FILENAME HANDLING OPTIONS:

-edgelist_dir: directory containing LDGM .edgelist files. Defaults to data_directory. snplist_dir: directory containing .snplist files. Defaults to data_directory. -output_dir: directory in which to save the output files -custom_filename: if specified, this is prepended to the name of the output files within output_dir -data_pattern: if specified, only data files matching this regular expression will be found -data_file_index: out of the data files that are found, which one to compute a precision matrix for

METHOD PARAMETERS: (all of these can probably be left at default values)

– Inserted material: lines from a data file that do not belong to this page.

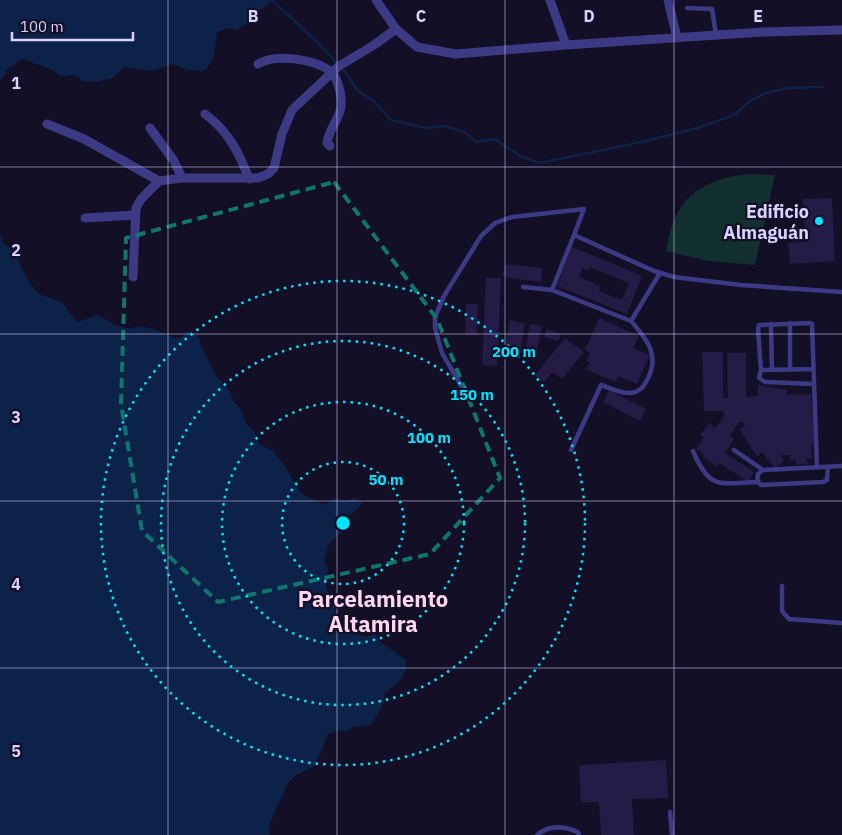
<svg xmlns="http://www.w3.org/2000/svg" width="842" height="835" viewBox="0 0 842 835" font-family="'IBM Plex Sans',sans-serif">
  <style>
    .green { fill: #12302f }
    .water { fill: #0c2248 }
    .lines { fill: none; stroke-linecap: round; stroke-linejoin: round }
    .stream { stroke: #0c2248; stroke-width: 2.5 }
    .building { fill: #241b47; fill-rule: evenodd }
    .service { stroke: #3d3a85; stroke-width: 4.5 }
    .minor { stroke: #3d3a85; stroke-width: 9 }
    .marked { fill: none; stroke: #0f766e; stroke-width: 4; stroke-dasharray: 10 6; stroke-linejoin: round }
    .grid { fill: none; stroke: #d9d4ff; stroke-width: 1; stroke-opacity: 0.55 }
    .ring { fill: none; stroke: #00e5ff; stroke-width: 2.5; stroke-dasharray: 2.5 5 }
    .poi-dot { fill: #00e5ff; stroke: #130f26; stroke-width: 2 }
    .labels { text-anchor: middle; dominant-baseline: central; stroke-width: 4.5; stroke-linejoin: round; paint-order: stroke }
    .poi-label { font-size: 18px; font-weight: bold; fill: #d9d4ff; stroke: #130f26; text-anchor: end }
    .district-label { font-size: 22px; font-weight: bold; fill: #ffd6f0; stroke: #130f26 }
    .grid-label { font-size: 16px; text-anchor: middle; font-weight: bold; fill: #d9d4ff; stroke: #130f26; stroke-width: 4.5; stroke-linejoin: round; paint-order: stroke }
    .centre { fill: #00e5ff; stroke: #130f26; stroke-width: 2.5 }
    .ring-label { font-size: 15px; text-anchor: middle; font-weight: bold; fill: #00e5ff; stroke: #130f26; stroke-width: 4.5; stroke-linejoin: round; paint-order: stroke }
  </style>
  <rect width="100%" height="100%" fill="#130f26"/>
  <path class="green" d="M747,174L775,175L755,265L708,261L666,251C674,200 696,181 747,174Z"/>
  <path class="water" d="M0,0H273L258,12L256,24H245L237,30L229,28L217,32L214,56L207,68L202,71L188,70L173,64L151,71L125,67L112,78L95,82L83,81L73,75L60,76L53,70L23,59L7,69L6,74L0,80Z
    M0,235L4,244L18,254L19,263L29,282L39,294L62,302L77,322L97,315L113,324L130,329C145,321 163,334 178,339L187,332H192L200,339V344L215,374L231,393L232,399L240,408L247,425L254,431L259,444L273,451L286,468L301,493L324,505L335,498L346,501L354,498L362,502L360,506L340,524L342,531L328,545L324,560L328,569L326,587L336,612L350,632L365,637L376,634L379,641L406,660C409,674 396,686 385,693L382,707L371,725L353,727L347,732L338,731L328,734L315,766L296,775L288,783L269,825L270,835H0Z"/>
  <g class="lines">
    <path class="stream" d="M272,0L317,42L347,74L358,91L374,101L391,120L426,128L445,126L464,132L477,142L495,139L522,157L540,163L646,141L698,128L734,115L750,101L766,93L787,88L823,87"/>
  </g>
  <path class="building" d="M832,198L835,261L790,264L788,243L806,242L803,199Z
    M572,247L642,276L627,314L557,286ZM590,267L629,283L622,300L599,291L600,286L579,277L582,268L589,270Z
    M504,264L542,268L541,282L503,277Z
    M486,278H501L497,366L482,365Z
    M466,304H478L477,335L465,334Z
    M599,318L639,336L633,348L650,355L637,384L618,376L615,382L586,369L590,362L587,361L590,353L585,350Z
    M510,320L525,324L519,359L503,355Z
    M530,324L542,326L536,353L525,350Z
    M546,329L561,334L559,341L544,337Z
    M565,338L584,352L562,379L553,372L544,382L535,375Z
    M702,352H723V398H728L727,353H746V397L758,396V385L787,390V395L811,394L814,444H811L812,458L807,459L808,464L796,465V460L790,461V455H781L784,461L775,468L762,452L757,457L739,429L745,426L743,422H739L730,436L734,439L725,453L754,472L749,482L719,463L717,466L703,457L704,454L696,449L704,437L700,435L709,423L715,428L724,416L723,411H704Z
    M609,390L646,409L640,421L603,402Z
    M666,760L668,798L632,799L634,835H601L599,802L581,803L579,765Z"/>
  <g class="lines">
    <path class="service" d="M687,8L712,9L716,35
      M523,287L552,290L631,321L660,273
      M552,290L574,235L654,271L674,277L741,285L842,292
      M790,323V370
      M771,324L772,370
      M813,369L761,370L759,378L765,382L814,384
      M761,370L758,330L759,325L810,323L812,324L817,467
      M463,389L442,353L435,328V317L444,296L481,236L495,223L512,217L584,209L574,235
      M571,450L601,385C610,388 622,394 631,393C638,392 643,388 646,382C661,356 648,341 631,321
      M734,450L763,470L842,466
      M693,451C710,491 720,483 758,482
      M763,470L758,474C757,479 757,482 761,485L823,482L827,480L828,467
      M782,586V611L789,619L842,623
      M670,812L672,835
      M537,835C549,825 564,826 578,832L579,835"/>
    <path class="minor" d="M376,0L396,29L417,47L456,54L566,45L763,32L842,30
      M550,0L566,45
      M668,0L677,38
      M258,64C275,53 314,59 330,71C337,76 341,92 341,100C343,116 329,127 327,143L330,146
      M205,114C228,131 239,152 249,179
      M47,124L84,139L159,181L182,178H258L268,174L274,168L282,134L292,110L339,66L374,45L396,29
      M150,128L174,161L182,178
      M85,218L135,215
      M133,277L136,208L141,199L159,181"/>
  </g>
  <path class="marked" d="M334,182L437,319L500,478L430,554L218,602L142,531L121,404L126,238Z"/>
  <path class="grid" d="M168,0V835M337,0V835M505,0V835M674,0V835M0,167H842M0,334H842M0,501H842M0,668H842"/>
  <g class="ring">
    <circle cx="343" cy="523" r="61"/>
    <circle cx="343" cy="523" r="121"/>
    <circle cx="343" cy="523" r="182"/>
    <circle cx="343" cy="523" r="242"/>
  </g>
  <circle class="poi-dot" cx="819" cy="221" r="5"/>
  <g class="labels">
    <g class="poi-label">
      <text x="809" y="211">Edificio<tspan x="809" dy="21">Almaguán</tspan></text>
    </g>
    <g class="district-label">
      <text x="373" y="598">Parcelamiento<tspan x="373" dy="25">Altamira</tspan></text>
    </g>
  </g>
  <g class="grid-label">
    <text x="253" y="22">B</text>
    <text x="421" y="22">C</text>
    <text x="589" y="22">D</text>
    <text x="758" y="22">E</text>
    <text x="16" y="89">1</text>
    <text x="16" y="256">2</text>
    <text x="16" y="423">3</text>
    <text x="16" y="590">4</text>
    <text x="16" y="757">5</text>
  </g>
  <circle cx="343" cy="523" r="8" class="centre"/>
  <g class="ring-label">
    <text x="514" y="357">200 m</text>
    <text x="472" y="400">150 m</text>
    <text x="429" y="443">100 m</text>
    <text x="386" y="485">50 m</text>
  </g>
  <path d="M12 32v8h121v-8" fill="none" stroke="#d9d4ff" stroke-width="2.5"/>
  <text x="20" y="32" font-size="15" fill="#d9d4ff" stroke="#130f26" stroke-width="4" paint-order="stroke">100 m</text>
</svg>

-minimum_maf: minimum allele frequency, as calculated either using the LDGM .snplist file (default) or the LD matrix .snplist file (if AF_column_name is specified) -path_distance_threshold: LDGM entries with distance below this threshold will be retained. Default value is 4.

OUTPUT FILES:

-’*.correlationMatrix.edgelist’ is an edge list with each row corresponding to an entry of the LDGM. This file is zero-indexed, and the rows/columns of the precision matrix correspond to the ‘index’ column of the LDGM .snplist file.

Instead of saving the output, it is also an option to return the correlation matrix R directly.